Thursday, May 29, 2008

Jonas qui aura 25 ans en l'an 2000 / Jonas, der im Jahr 2000 25 Jahre alt sein wird, Alain Tanner, 1976

Gerade einmal acht Jahre nach 68 entsteht dieser Film und wählt doch schon einen dezidiert nostalgischen Grundton. Noch schwingt ein wenig Euphorie mit, ein wenig Wille zum Diskurs, doch meistens wird beides auf die zwischengeschobenenen Schwarz-Weiß-Sequenzen verschoben, die auf nicht uninteressante Weise chargieren zwischen mindestens Erinnerung, Reenactment, Utopie, Wunschvorstellung und Traum. In der Gegenwart sind die großen Ideen gescheitert, empirische Realität und Diskurs unterschieden sich wieder im Bildstatus.
Zuerst einmal lebt man immer noch in der französischen Schweiz, vielleicht ist das sogar das schlimmste an der Sache, wer weiß. Wie hätte so eine Revolution auch jemals ausgerechnet in der französischen Schweiz funktionieren können, zwischen zwar unpersönlich/entfremdenden, aber dabei doch auf eine enttäuschende Art bescheidenen Bankmetropolen (das Kapital hat keine hässliche Fratze, sondern siegt durch Langeweile und ganz viel Beton) und großen Landwirtschaftsbetrieben, die schon lange nicht mehr in dörfliche Strukturen eingebunden sind. Vielleicht noch am ehesten in den mondänen Wintersportorten, doch dahin wagt sich Jonas qui aura 25 ans en l'an 2000 nicht. Statt dessen verfolgt er das ziellose Kleinbürgertum, das alles tut, um seinem Kleinbürgertum zu entkommen und schnell feststellen muss, dass der einzige zur Verfügung stehende Ausstieg ein Abstieg ist.
Die Niederlage im entscheidenden Kampf ist eingestanden, auch der Film selbst verzichtet bis auf wenige Ausnahmen (Parallelmontage Waffenarsenale in der Militärparade und Warenarsenalen im Supermarkt) selbst auf die Rhetorik der Agitation, verhandelt wird der Status der Nebenkriegsschauplätze. Den vollkommenen Umschwung der Selbstverwirklichungsideologie in Konsumlogik vollzieht Tanner noch nicht nach, vielleicht war das 1976 auch noch nicht nachzuvollziehen. Aber einige Unterscheidungen lassen sich schon treffen: Erfolgreich nach ihren eigenen Maßstäben sind rein individuelle Projekte, vor allem das sexuelle, alles, was aufs Soziale zielt, hat keine hohe Lebenserwartung: Nach ein paar Monaten richtiger Schule im falschen Leben werden beide Lehrer des Films der Schule verwiesen (wenn ich mir die dämlich schwadronierenden Unterrichtsutopien Tanners anschaue allerdings durchaus: zurecht).
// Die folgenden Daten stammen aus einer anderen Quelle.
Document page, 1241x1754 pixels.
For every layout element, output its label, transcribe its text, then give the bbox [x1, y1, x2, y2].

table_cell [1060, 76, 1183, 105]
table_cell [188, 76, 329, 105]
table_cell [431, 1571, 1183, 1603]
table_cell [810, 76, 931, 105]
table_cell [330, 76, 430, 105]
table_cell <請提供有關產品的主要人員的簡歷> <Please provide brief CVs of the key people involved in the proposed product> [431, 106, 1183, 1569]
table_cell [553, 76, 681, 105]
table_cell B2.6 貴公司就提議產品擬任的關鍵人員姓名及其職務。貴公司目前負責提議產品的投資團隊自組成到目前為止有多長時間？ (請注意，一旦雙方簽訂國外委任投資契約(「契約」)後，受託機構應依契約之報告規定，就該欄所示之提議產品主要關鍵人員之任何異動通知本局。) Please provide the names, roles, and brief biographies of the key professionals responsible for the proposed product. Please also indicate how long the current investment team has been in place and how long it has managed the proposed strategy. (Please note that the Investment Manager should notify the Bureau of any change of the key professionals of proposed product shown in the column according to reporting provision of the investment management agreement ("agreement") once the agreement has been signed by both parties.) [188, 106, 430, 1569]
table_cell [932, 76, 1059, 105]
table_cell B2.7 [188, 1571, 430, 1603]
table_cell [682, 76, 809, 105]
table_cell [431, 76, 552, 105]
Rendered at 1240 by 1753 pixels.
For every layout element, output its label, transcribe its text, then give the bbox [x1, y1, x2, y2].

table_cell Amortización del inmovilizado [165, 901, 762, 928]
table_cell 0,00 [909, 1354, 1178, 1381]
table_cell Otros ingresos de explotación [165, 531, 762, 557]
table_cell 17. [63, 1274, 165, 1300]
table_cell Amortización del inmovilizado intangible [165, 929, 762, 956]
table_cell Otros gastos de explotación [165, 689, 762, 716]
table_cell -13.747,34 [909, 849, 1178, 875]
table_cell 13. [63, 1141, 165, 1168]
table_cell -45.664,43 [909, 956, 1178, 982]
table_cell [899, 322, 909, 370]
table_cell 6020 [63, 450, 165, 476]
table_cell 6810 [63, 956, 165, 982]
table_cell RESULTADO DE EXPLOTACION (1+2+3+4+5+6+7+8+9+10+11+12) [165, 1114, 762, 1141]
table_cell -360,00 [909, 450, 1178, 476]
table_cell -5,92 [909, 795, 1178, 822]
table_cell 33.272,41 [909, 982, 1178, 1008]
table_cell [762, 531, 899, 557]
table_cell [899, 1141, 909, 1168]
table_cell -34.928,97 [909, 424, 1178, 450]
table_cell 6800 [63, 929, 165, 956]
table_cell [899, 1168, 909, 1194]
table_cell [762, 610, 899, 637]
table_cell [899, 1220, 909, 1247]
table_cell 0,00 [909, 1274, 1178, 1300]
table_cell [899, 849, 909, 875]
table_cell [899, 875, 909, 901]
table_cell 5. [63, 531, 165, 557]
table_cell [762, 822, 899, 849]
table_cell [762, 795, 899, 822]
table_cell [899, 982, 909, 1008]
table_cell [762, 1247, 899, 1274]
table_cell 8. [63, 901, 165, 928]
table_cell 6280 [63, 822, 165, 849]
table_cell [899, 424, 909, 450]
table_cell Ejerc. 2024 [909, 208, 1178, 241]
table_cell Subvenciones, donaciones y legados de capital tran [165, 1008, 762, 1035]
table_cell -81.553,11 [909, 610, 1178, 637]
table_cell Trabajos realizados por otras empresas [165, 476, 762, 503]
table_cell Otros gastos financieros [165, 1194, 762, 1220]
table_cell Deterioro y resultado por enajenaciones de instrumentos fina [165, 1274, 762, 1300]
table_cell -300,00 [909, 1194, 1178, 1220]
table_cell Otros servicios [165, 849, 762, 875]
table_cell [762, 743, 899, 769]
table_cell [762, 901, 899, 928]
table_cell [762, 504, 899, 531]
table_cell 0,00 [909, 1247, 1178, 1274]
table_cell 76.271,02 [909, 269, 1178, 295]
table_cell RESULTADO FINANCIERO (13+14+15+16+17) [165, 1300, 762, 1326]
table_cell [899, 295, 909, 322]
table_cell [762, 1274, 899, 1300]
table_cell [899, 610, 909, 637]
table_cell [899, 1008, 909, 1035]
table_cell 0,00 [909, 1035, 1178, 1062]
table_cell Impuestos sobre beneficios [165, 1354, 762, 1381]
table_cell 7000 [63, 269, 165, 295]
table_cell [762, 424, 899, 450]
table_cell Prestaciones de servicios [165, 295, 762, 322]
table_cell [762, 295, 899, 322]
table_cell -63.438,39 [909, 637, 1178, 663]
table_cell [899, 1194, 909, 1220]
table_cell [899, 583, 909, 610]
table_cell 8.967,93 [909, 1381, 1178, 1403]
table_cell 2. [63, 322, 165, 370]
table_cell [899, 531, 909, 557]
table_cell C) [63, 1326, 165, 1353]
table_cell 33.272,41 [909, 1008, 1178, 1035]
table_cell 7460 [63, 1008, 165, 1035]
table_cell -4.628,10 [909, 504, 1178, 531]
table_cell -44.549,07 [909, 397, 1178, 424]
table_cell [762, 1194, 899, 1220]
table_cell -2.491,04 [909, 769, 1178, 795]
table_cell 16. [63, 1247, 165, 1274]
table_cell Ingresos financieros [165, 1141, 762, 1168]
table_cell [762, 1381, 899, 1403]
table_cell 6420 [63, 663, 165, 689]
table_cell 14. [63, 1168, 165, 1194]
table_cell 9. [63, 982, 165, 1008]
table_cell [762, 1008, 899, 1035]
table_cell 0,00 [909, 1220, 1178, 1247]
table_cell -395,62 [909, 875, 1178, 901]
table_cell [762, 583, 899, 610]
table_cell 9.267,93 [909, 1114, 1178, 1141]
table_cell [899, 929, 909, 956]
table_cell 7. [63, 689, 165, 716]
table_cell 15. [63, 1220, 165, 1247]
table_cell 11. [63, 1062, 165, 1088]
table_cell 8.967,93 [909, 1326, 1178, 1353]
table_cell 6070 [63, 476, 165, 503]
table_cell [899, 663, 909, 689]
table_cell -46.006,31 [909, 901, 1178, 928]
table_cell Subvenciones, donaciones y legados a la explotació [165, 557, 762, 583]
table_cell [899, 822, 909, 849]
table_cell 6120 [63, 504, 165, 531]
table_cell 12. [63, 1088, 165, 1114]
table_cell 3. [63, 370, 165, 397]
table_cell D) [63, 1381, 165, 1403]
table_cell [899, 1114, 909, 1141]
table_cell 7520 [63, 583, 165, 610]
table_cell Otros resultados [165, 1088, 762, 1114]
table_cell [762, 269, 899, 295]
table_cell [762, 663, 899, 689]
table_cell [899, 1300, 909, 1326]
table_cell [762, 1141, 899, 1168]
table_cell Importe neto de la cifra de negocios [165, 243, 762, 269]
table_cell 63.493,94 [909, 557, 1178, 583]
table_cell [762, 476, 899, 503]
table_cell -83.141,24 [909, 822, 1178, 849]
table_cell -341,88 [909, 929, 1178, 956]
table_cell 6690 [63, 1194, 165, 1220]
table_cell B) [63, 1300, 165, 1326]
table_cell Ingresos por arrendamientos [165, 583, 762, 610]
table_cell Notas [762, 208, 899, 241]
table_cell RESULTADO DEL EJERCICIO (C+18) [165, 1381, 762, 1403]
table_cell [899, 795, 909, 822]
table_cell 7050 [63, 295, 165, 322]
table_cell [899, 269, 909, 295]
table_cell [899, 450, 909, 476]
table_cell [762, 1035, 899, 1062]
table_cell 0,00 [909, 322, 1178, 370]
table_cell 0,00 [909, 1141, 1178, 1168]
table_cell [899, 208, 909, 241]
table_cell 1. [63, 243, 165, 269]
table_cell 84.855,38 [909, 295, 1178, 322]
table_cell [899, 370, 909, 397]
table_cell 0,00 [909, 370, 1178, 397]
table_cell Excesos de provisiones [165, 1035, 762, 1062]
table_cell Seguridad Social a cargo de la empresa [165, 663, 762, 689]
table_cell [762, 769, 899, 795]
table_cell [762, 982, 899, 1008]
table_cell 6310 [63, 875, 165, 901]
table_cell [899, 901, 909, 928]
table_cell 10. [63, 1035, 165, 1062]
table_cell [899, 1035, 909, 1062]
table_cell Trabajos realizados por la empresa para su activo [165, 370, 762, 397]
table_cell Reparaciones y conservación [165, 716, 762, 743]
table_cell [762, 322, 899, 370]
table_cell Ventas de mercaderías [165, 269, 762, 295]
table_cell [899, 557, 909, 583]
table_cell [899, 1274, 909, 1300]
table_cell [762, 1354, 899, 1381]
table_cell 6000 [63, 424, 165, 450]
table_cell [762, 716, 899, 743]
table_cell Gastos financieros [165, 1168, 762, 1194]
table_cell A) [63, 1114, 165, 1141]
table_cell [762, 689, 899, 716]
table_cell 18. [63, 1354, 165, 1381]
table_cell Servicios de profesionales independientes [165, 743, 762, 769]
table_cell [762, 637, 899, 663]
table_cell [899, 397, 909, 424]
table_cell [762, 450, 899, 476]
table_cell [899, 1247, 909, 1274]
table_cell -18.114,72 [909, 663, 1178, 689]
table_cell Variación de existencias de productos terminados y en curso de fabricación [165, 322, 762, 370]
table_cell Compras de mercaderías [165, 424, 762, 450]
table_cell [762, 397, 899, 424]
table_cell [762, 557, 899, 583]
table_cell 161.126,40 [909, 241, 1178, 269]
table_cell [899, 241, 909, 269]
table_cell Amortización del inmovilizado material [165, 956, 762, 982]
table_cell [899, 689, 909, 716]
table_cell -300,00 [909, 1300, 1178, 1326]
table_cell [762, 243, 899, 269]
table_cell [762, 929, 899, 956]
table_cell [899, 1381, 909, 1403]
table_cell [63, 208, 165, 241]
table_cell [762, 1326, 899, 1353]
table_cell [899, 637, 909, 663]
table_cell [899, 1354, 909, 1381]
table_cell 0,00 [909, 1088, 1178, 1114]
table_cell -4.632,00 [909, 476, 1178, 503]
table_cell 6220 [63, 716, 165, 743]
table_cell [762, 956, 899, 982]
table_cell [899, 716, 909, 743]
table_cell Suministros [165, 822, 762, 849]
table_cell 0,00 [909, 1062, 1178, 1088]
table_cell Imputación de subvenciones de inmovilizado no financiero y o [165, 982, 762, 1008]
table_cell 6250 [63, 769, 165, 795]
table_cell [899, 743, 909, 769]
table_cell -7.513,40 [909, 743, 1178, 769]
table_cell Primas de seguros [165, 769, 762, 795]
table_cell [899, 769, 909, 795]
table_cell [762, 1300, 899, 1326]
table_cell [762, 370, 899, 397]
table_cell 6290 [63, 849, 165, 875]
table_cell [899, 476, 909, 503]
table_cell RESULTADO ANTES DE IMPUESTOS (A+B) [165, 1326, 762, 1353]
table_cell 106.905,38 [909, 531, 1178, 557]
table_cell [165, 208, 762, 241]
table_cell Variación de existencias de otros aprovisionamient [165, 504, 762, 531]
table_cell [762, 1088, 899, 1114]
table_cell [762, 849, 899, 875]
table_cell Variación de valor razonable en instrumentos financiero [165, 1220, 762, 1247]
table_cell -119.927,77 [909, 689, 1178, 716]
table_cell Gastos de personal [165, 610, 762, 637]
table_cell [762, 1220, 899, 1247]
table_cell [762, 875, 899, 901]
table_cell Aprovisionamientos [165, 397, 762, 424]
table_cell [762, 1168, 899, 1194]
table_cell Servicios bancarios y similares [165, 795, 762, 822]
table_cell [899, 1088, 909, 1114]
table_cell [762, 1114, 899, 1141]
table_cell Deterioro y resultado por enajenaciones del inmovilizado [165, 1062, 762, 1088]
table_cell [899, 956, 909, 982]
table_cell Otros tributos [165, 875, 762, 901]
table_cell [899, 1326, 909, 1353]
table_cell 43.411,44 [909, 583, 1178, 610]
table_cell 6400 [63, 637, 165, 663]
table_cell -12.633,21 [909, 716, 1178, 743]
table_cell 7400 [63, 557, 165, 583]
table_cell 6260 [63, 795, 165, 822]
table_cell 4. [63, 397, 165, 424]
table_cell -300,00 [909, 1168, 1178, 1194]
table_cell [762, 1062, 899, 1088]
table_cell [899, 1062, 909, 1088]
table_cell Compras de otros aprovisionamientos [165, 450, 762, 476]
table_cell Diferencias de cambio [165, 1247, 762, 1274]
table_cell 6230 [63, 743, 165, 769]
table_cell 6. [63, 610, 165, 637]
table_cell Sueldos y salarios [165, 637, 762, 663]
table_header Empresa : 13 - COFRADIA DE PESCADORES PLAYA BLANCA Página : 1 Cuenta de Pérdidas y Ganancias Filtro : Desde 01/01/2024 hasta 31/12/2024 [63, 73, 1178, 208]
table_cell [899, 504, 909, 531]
Auflehnungen gegen das Kapital selbst, werden entweder radikal niedergeschlagen (die Kassiererin), oder folgen auf längere Sicht derselben Logik wie das Kapital selber und wirken genauso zerstörerisch aufs Soziale wie dieses selbst (die Bauersfrau turned Öko-Unternehmerin, in dieser Figur wird am Ende doch etwas sichtbar von der Generation Bionade).
Nicht nur in diesem Punkt entwickelt Jonas qui aura 25 ans en l'an 2000 analytische Schärfe. Doch insgesamt dominiert die Nostalgie. Der Feind, das System bleibt außen, unsichtbar, selbst dem Grundstücksspekultant gelingt es fast, der Bauernkommune seine eigene gegenkulturelle Befindlichkeit aufzubinden (auch dies eine der analytischeren Szenen im Film: Vertrieben wird er schließlich nicht von den ihm artverwandten Kleinbürgern, sondern vom aggressiven Proletariat, das ihn doch tatsächlich aufzufressen droht). Das zähe Durcheinander aus Tantra, Biobauernhof und alternativer Pädagogik, wurde aeinst aufgenommen als sympathisierendes, fast hoffnungsvoles Generationenporträt, mich lehrt es eher das Gruseln. Und ziemlich langweilig ist der Film - nebenbei bemerkt - sowie.